*** Information provided ***
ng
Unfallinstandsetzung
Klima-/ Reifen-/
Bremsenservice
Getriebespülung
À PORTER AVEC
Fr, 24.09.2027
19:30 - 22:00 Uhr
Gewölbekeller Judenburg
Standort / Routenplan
*** End of Information provided ***
Job:
With the line containing "Bremsenservice" as the first and the last line of the records as the final one, print exactly the lines in that span.

Exercise response:
Bremsenservice
Getriebespülung
À PORTER AVEC
Fr, 24.09.2027
19:30 - 22:00 Uhr
Gewölbekeller Judenburg
Standort / Routenplan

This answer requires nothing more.